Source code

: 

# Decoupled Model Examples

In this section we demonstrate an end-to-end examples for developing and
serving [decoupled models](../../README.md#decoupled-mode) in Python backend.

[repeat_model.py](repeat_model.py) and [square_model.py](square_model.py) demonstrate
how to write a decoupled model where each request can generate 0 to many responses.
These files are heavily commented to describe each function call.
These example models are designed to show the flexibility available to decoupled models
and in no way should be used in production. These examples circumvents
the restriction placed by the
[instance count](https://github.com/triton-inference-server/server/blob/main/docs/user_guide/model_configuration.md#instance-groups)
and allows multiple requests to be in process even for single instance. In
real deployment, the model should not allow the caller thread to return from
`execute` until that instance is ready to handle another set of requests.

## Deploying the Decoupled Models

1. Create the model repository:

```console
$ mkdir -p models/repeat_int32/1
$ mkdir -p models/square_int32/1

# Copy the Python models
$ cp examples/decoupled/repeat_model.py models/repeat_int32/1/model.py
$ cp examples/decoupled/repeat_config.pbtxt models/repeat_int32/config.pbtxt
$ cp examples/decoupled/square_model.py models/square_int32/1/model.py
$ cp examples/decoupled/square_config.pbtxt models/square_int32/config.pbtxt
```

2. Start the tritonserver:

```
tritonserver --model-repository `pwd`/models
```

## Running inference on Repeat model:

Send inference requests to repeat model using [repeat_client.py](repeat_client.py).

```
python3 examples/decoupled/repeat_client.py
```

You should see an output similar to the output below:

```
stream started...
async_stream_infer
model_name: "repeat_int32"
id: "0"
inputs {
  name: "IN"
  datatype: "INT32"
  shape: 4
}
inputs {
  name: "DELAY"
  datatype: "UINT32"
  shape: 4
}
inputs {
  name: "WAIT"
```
######
Assignment: Whenever the string "each" shows up in a line of the records, copy that line.

Output for this exercise:
how to write a decoupled model where each request can generate 0 to many responses.
These files are heavily commented to describe each function call.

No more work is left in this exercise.